━━━ Text block ━━━

We take a ride in the new-generation model on Welsh roads to see if it can improve on the original.
by Steve Cropley
13 February 2019
Having produced a design masterpiece in the original Range Rover Evoque – first as a concept in 2008 and then as a showroom hit from 2011 – Land Rover was never likely to move far away from the original when it came time to launch this second-generation car.
That relationship was instantly proven when we clapped eyes on the new machine for the first time outside of a show stand. It was waiting beside one of the challenging Welsh roads on which it had been developed over the past 18 months, ready to be demonstrated by Jaguar Land Rover (JLR) dynamics expert Mike Cross.
Keep looking and you see that the 2019 Evoque is modernised in almost every detail but that it continues to use every one of the original’s key design cues: bold front wheel arches, prominent rear haunches, a rising belt line and a falling roof (the designers cheerfully acknowledging that a compromised rear three-quarter view is worth it for the visual drama), a very short rear overhang and large wheels.

━━━

**Your tasks**
**a)** Answer these from the Evoque review:
(i) In what year was the original Evoque first shown as a concept?
(ii) Who was set to demonstrate the new car?
(iii) For how long had the new car been developed on Welsh roads?
**b)** Carry on the Evoque review, picking up right after its last sentence.
The lines that follow have nothing to do with the Evoque review.

━━━ Supplied material ━━━

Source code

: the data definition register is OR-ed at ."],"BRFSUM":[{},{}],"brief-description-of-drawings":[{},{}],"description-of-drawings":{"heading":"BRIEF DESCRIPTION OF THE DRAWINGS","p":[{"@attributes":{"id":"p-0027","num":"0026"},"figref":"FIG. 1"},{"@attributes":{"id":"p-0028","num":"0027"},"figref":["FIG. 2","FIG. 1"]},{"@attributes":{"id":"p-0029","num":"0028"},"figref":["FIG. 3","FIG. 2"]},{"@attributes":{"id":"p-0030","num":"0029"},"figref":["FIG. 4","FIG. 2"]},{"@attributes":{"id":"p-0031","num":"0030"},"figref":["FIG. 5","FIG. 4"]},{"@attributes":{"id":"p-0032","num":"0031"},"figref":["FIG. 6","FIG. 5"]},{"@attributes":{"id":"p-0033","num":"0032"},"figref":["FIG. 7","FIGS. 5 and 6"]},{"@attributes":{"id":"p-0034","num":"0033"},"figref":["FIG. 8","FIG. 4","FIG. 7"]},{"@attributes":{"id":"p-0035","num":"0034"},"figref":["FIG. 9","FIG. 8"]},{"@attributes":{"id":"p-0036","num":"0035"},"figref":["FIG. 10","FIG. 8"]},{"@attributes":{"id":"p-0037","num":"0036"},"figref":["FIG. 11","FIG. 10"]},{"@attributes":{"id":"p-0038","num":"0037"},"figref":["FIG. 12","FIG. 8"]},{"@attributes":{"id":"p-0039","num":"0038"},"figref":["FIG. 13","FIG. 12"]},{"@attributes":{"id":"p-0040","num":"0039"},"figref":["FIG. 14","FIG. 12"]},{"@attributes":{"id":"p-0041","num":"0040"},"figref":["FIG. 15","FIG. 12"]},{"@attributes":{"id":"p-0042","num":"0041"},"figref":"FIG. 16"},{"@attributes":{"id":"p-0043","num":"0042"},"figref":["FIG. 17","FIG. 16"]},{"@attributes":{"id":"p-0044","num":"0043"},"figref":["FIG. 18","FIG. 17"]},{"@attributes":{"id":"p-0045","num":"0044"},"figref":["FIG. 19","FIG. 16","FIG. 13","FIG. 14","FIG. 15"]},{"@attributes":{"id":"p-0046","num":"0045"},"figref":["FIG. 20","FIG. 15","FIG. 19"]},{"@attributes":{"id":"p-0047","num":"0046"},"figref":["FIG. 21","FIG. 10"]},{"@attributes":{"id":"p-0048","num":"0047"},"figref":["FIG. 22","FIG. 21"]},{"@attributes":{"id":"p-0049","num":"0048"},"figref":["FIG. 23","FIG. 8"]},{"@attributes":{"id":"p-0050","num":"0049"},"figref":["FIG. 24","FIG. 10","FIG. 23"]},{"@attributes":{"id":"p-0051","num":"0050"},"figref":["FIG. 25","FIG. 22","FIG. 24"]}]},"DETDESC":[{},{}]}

━━━

**Answers in order**
**a)**
(i) 2008
(ii) Mike Cross, a dynamics expert at Jaguar Land Rover (JLR)
(iii) Over the past 18 months

**b)**
The rear-facing cameras help the view behind, but in tight going, the front is downright remarkable because of the much ballyhooed ‘see-through bonnet’.
But investigating these things is not my mission. Today, we’re to sample the car at higher speeds on the variable, challenging roads around Welshpool, a favourite haunt of Cross’s chassis teams because the roads are at times wide and quick, then abruptly narrow and rough edged, bounded by encroaching rock faces. You need a composed, supple-riding and precise-steering car for this. And because we’re several hours from JLR’s Midlands bases, you also need a car with refinement and long legs to kill fatigue.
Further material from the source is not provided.